Salía por las noches, con mis pelos de punta; no había frío, ni viento gélido que pudiera impedir los experimentos que estaba realizando en aquella marmita, con mis hierbas cogidas en las zonas sombrías de ese invierno que por las noches nos tejía trajes con hilos hilvanados con punzadas de temblores.
Oía ruidos extraños, ladridos pero ahora pasaba lo que hace años me había paralizado, seguía el camino y aquellas voces de la montaña y el perro se alejaban a una distancia prudente.
Yo, llegaba hasta mi cueva y añadía un nuevo ingrediente que, esta vez había encontrado en un pergamino que estaba escondido en un recóndito lugar de un derruido cementerio.
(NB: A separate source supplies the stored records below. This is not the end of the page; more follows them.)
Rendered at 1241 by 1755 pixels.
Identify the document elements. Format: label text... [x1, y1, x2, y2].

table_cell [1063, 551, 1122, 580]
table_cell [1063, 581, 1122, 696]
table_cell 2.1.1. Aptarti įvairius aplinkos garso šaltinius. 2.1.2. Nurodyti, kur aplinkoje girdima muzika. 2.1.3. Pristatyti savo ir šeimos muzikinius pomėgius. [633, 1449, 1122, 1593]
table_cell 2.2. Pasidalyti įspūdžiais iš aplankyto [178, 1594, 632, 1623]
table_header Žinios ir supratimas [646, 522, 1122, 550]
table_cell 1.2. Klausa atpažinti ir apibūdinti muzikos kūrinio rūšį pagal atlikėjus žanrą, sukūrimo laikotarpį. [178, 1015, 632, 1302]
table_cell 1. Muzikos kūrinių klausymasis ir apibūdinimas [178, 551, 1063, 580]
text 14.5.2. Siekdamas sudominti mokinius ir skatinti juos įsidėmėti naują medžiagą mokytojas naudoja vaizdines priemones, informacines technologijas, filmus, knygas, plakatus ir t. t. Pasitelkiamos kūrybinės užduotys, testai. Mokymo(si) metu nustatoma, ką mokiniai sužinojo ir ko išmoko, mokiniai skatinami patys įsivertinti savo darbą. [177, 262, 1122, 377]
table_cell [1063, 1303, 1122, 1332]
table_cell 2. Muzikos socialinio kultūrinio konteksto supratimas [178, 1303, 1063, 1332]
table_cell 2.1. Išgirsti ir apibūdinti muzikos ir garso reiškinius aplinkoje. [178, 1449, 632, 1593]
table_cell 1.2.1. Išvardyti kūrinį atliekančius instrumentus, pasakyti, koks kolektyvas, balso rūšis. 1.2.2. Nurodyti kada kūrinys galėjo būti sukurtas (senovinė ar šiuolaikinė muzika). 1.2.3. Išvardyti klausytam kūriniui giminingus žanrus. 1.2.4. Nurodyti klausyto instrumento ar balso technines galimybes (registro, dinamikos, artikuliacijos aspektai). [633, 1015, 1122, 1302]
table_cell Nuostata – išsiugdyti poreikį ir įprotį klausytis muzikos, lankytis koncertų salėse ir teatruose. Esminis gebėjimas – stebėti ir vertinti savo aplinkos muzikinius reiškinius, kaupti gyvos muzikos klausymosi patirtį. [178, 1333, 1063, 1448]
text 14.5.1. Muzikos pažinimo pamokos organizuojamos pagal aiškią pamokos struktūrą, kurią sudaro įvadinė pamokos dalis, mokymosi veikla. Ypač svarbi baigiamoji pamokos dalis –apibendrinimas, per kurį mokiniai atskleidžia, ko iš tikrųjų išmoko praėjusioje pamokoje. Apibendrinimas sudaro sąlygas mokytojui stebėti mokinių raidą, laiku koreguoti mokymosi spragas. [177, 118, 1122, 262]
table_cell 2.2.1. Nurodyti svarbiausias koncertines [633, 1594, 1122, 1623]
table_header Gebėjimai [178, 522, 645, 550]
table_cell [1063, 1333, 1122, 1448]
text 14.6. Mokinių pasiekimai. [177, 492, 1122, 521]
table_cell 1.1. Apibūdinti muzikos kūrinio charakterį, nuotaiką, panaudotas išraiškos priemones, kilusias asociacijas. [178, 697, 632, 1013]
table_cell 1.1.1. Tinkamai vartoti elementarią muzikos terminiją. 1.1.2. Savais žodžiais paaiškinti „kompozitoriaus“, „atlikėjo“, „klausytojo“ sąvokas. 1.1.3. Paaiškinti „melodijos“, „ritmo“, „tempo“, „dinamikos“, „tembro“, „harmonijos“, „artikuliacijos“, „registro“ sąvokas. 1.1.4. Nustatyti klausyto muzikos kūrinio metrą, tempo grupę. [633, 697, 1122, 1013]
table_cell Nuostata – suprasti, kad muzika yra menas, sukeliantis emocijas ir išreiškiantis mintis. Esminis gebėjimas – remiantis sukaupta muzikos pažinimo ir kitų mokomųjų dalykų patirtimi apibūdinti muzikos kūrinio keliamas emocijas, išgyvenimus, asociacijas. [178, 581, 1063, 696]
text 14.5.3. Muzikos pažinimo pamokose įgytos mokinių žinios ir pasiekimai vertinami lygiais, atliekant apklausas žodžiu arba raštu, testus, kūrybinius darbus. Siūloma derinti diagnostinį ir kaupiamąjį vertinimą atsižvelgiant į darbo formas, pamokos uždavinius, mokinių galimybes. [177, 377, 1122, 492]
Pasaron unas cuantas noches más. Quienes gritaban desde las entrañas de la montaña, el perro y yo empezamos a encontrarnos, dice Phoebe Bridgers que nadie debe ser un extraño. Su música hipnótica presidía nuestras conversaciones. Habíamos sido enemigos, pero recogimos los restos esparcidos que creíamos eran parte de nuestras diferencias y al mostrárnoslas nos dimos cuenta de las acciones que nos unían.
Al fondo de aquella cueva, apenas iluminada; había mirado unos días antes, porque un nigromante, viendo mi desesperación, me ofreció la mezcla justa que necesitaba para mi sueño. Me pedía a cambio deshacerme de la escoba; estaba dispuesto, pero no la había encontrado con la que barrer aquel suelo, que tan ufano, parecía, de recibir todas las suciedades de los alrededores.
No fue ese día, pero en la conversación que manteníamos los tres, el perro me dijo: dame "Katchi"; no puedo explicar el porqué de mi reacción, pero me dirigí al final de la cueva y encontré la escoba.
Fue él, una extraña forma de la montaña, mitad hombre, mitad árbol, quien me dijo, el ultimo elemento de la poción, lo encontrarás al pie de ese cortado que amenaza con caer siempre sobre el río que transcurre caudaloso, encabritado y hambriento de succionar cuanto se dejé atrapar por sus rulos que saltaban sobre las orillas, con cabriolas de caballo salvaje indomable.
Salí de la cueva rápido, ahora quería que mis nuevos compañeros, ellos vieran mi entrega por un Katchi, y los estruendos de los saxofones, en el proceso de doma de la belleza. Monté en la escoba y me dejé llevar por ella, ahora era Nick Waterhouse quien me mostraba, acariciado por una nube solitaria, la armonía de su casa en las aguas.
Mi medio de transporte me dejo suave sobre el pequeño promontorio al que no tenían acceso aquellas aguas y donde el último producto, necesario para mi pócima se ofrecía generoso y hermoso.
Tomé una flor y dejé que parte de sus esporas cayeran para que en un tiempo próximo, germinarán sobre las tierras, a las que habían quitado aquel recipiente de un aroma sin igual.
Quise descansar en aquel lugar; el día había sido ajetreado, los encuentros sorpresivos y además, pensaba que aquellos dos nuevos compañeros, se habrían ido.
No fue ni el caso, ni el descanso; me recogió la escoba, me ayudó a sujetar el producto, entre los también, sus pelos enrevesados que se le habían ido quedando, no se si por modernidad, uso, o un cierto aire de pretenciosa sabiduría, que parecen dar los pelos puestos como alocados
Volvimos a tiempo; ellos seguían allí, hablando de sus temores pasados y de los presentes, por la codicia que parece anidar en la mayoría de los seres humanos. No se cortaron, tu no eres como ellos, tu eres una bruja.
Transcurrió una noche increíble; hablamos, reímos y nos descubrimos cantando. Era una certeza tardía la que nos embargaba de querer cantar una y otra vez. Sonaba Anemone y nos sentimos reales.
La escoba pareció querer quedarse atrás, apartarse, ser invisible; no se lo permitimos; había sido imprescindible, tan necesaria para nosotros, conseguir remar para forjar una buena amistad, como lo puede ser para un ser querido, que con dignidad exquisita, cuida de la limpieza y la salud de una comunidad de vecinos.